* Your objective *
Copy every line of the records below where the word "udpeget" occurs.

* Excerpted records *
*-*-*
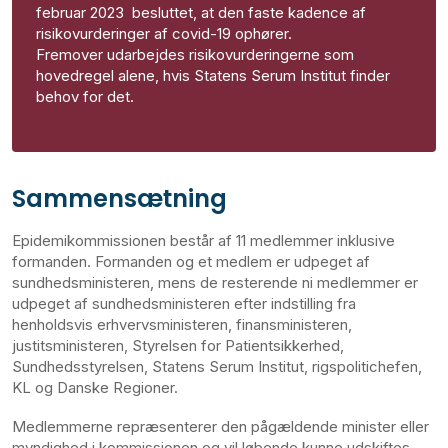
februar 2023 besluttet, at den faste kadence af
risikovurderinger af covid-19 ophører.
Fremover udarbejdes risikovurderingerne som
hovedregel alene, hvis Statens Serum Institut finder
behov for det.
Sammensætning
Epidemikommissionen består af 11 medlemmer inklusive
formanden. Formanden og et medlem er udpeget af
sundhedsministeren, mens de resterende ni medlemmer er
udpeget af sundhedsministeren efter indstilling fra
henholdsvis erhvervsministeren, finansministeren,
justitsministeren, Styrelsen for Patientsikkerhed,
Sundhedsstyrelsen, Statens Serum Institut, rigspolitichefen,
KL og Danske Regioner.
Medlemmerne repræsenterer den pågældende minister eller
myndighed i kommissionen og vil løbende kunne udskiftes.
*-*-*
* Task solution *
formanden. Formanden og et medlem er udpeget af
udpeget af sundhedsministeren efter indstilling fra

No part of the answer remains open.